══ Study text ══

The fix gets picked into 4.7 with the next rebase of 1.20. Once done, this issue can be cloned for 4.6 and 4.5.
1.20.0 rebased is merged https://github.com/openshift/kubernetes/pull/471. https://github.com/openshift/kubernetes/blob/master/pkg/scheduler/framework/types.go#L394-L397
Hi Jonas, I see the customer case is closed. How severe the issue is for the customer? Will it be sufficient to backport the fix to 4.6? Or, is 4.5 still relevant?
I am not sure. Maybe @jmcmeek.com or @joshisa.com could answer this?
@jchaloup @jnordell . Since this fix enables our clients to use the IBM Cloud Managed OpenShift, backports for both 4.5 and 4.6 are needed so that IBM Cloud can eventually adopt. Rationale: 4.5 will be supported on IBM Cloud (tentatively) until Aug 2021 and 4.6 has extended update support. This leaves a large exposure window with clients interested in IBM Cloud. Without backports, support on IBM Cloud has an awkward gap between 4.4 (which will go out of support in 1H 2021) and 4.7 which will impact solutioning and client experience on IBM Cloud. Thanks.
Hi Jonas, I am trying to reproduce the bug on a 4.5 cluster but unable to do so, Below are the steps i performed, do i need to perform any additional steps to be able to reproduce the issue ? steps performed: ================= 1) Install 4.5 nightly build 2) oc create -f /tmp/ephermal.yaml [knarra@knarra openshift-client-linux-4.5.0-0.nightly-2021-01-05-234719]$ ./oc describe node ip-10-0-217-111.us-east-2.compute.internal | grep "ephemeral-storage" ephemeral-storage: 125277164Ki ephemeral-storage: 114381692328 ephemeral-storage 4096M (3%) 4096M (3%) yaml definition: ========================== [knarra@knarra openshift-client-linux-4.5.0-0.nightly-2021-01-05-234719]$ cat /tmp/ephermal.yaml apiVersion: v1 kind: Pod metadata: name: nginx labels: name: nginx spec: containers: - name: nginx image: quay.io/openshifttest/nginx@sha256:3936fb3946790d711a68c58be93628e43cbca72439079e16d154b5db216b58da schedulerName: default-scheduler ports: - containerPort: 80 resources: requests: ephemeral-storage: 4096M limits: ephemeral-storage: 4096M initContainers: - name: init-myservice image: quay.io/openshifttest/busybox@sha256:afe605d272837ce1732f390966166c2afff5391208ddd57de10942748694049d command: ['sh', '-c', "echo waiting for myservice; sleep 7;"] resources: requests: cpu: 500m ephemeral-storage: 2M memory: 1024M
@knarra: You need to also make sure that you have the LocalStorageCapacityIsolation feature-gate disabled on the cluster. See Comment9: https://bugzilla.redhat.com/show_bug.cgi?id=1886294#c9 . If that is disabled, then success can be validated by the successful scheduling and running of the ephermal.yaml pod that you have created. Hope this helps.

═══

→ Task instructions
1. From the thread about the scheduler fix, copy out the part that opens with the words containing "The fix gets" and closes with "could answer this?".
2. List every handle in the thread about the scheduler fix that begins with an @ sign, in the order they first appear.
3. Write the next post in the thread about the scheduler fix, following on from its last post.

══ Data provided ══

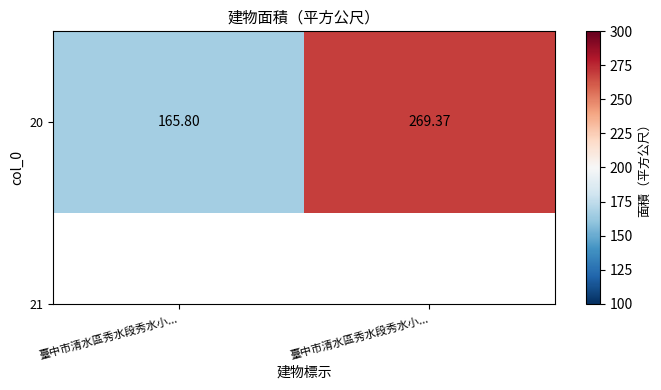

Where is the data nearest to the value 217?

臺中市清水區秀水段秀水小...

═══

→ Responses by task
1.
The fix gets picked into 4.7 with the next rebase of 1.20. Once done, this issue can be cloned for 4.6 and 4.5.
1.20.0 rebased is merged https://github.com/openshift/kubernetes/pull/471. https://github.com/openshift/kubernetes/blob/master/pkg/scheduler/framework/types.go#L394-L397
Hi Jonas, I see the customer case is closed. How severe the issue is for the customer? Will it be sufficient to backport the fix to 4.6? Or, is 4.5 still relevant?
I am not sure. Maybe @jmcmeek.com or @joshisa.com could answer this?

2.
@jmcmeek.com
@joshisa.com
@jchaloup
@jnordell
@knarra

3.
(In reply to Sanjay Joshi from comment #20) > @knarra: You need to also make sure that you have the > LocalStorageCapacityIsolation feature-gate disabled on the cluster. See > Comment9: https://bugzilla.redhat.com/show_bug.cgi?id=1886294#c9 . If that > is disabled, then success can be validated by the successful scheduling and > running of the ephermal.yaml pod that you have created. Hope this helps. Thanks for the quick reply, i will try to enable this feature-gate and try again, will clear needinfo on jonas as i have got the required input.
(In reply to RamaKasturi from comment #21) > (In reply to Sanjay Joshi from comment #20) > > @knarra: You need to also make sure that you have the > > LocalStorageCapacityIsolation feature-gate disabled on the cluster. See > > Comment9: https://bugzilla.redhat.com/show_bug.cgi?id=1886294#c9 . If that > > is disabled, then success can be validated by the successful scheduling and > > running of the ephermal.yaml pod that you have created. Hope this helps. > > Thanks for the quick reply, i will try to enable this feature-gate and try > again, will clear needinfo on jonas as i have got the required input. :-). Cool. Just to confirm - the feature-gate needs to be "disabled" on the cluster. When the feature-gate is enabled (which I think is the default on OpenShift clusters), things work fine and the K8s bug does not surface (e.g. the example pod schedules and runs fine). IBM Cloud has chosen to disable this feature-gate for long term update/maintenance considerations.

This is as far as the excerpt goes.